_Text section_
-----

Rather grim and joyless tale from writer / director Andrew Dominik,
starring Brad Pitt and Casey Affleck. There are powerful performances from the
leads and a talented cast of players, but the real star is Roger Deakins'
cinematography, and it is just as well that the film looks and sounds
beautiful, because there is little to admire in any of the characters, despite
what are clearly skilled performances. No doubt, this can be considered a suitably
accurate portrayal, but does it make for rewarding viewing and a positive audience
reaction? Setting aside the ability of Hollywood to repeatedly cast gangsters
as colourful rogues, or at best, misunderstood or conflicted, rather than the
killers and thieves that they are, there is still no-one here to root for, so
when this or that character meets his end from time to time, don't be surprised
to feel little but an abstract curiosity about the mechanics.

-----

_Information given_
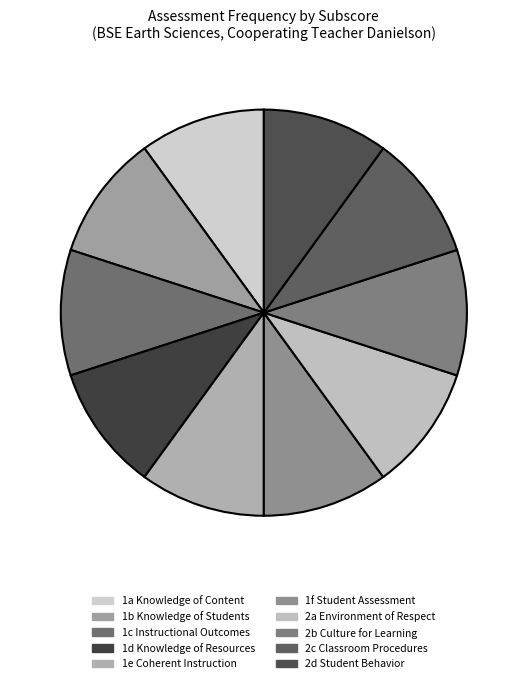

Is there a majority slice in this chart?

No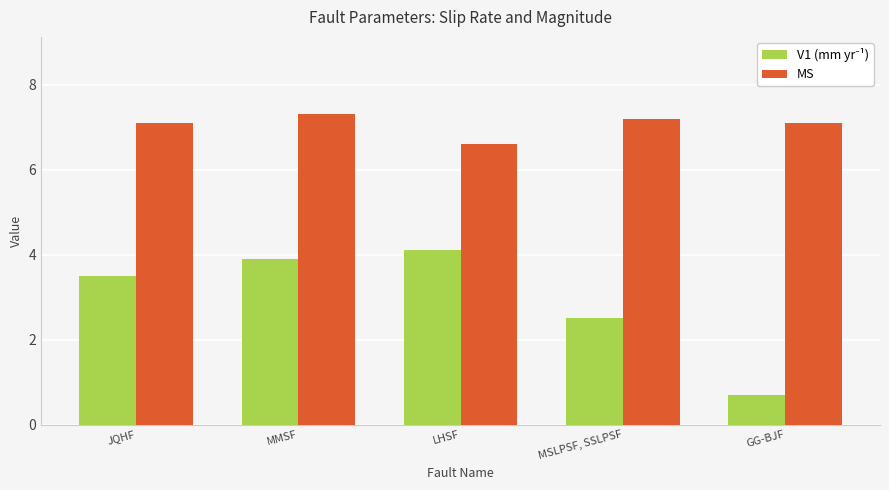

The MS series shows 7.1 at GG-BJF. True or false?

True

-----

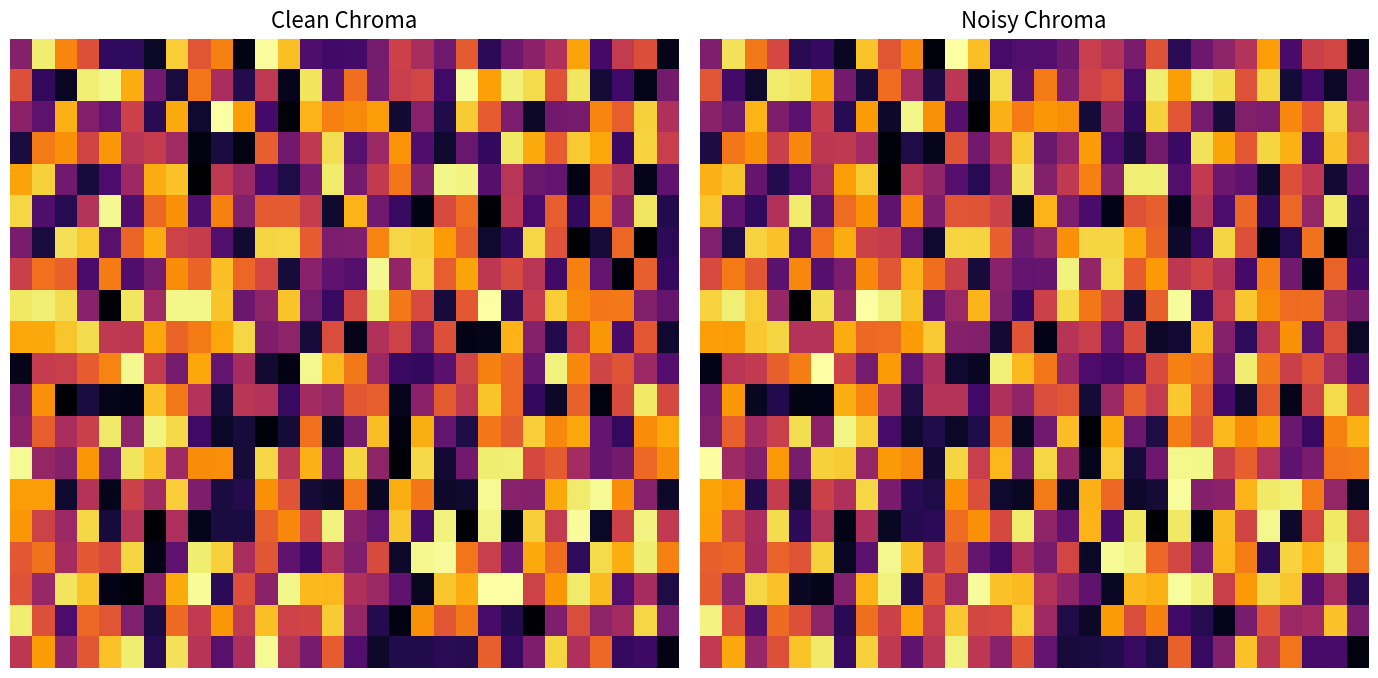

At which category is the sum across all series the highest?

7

-----

_Task item_
Copy the stretch of the film review from "Rather grim and" through "about the mechanics.", switching "cinematography" to "camerawork".

_Result of this exercise_
Rather grim and joyless tale from writer / director Andrew Dominik,
starring Brad Pitt and Casey Affleck. There are powerful performances from the
leads and a talented cast of players, but the real star is Roger Deakins'
camerawork, and it is just as well that the film looks and sounds
beautiful, because there is little to admire in any of the characters, despite
what are clearly skilled performances. No doubt, this can be considered a suitably
accurate portrayal, but does it make for rewarding viewing and a positive audience
reaction? Setting aside the ability of Hollywood to repeatedly cast gangsters
as colourful rogues, or at best, misunderstood or conflicted, rather than the
killers and thieves that they are, there is still no-one here to root for, so
when this or that character meets his end from time to time, don't be surprised
to feel little but an abstract curiosity about the mechanics.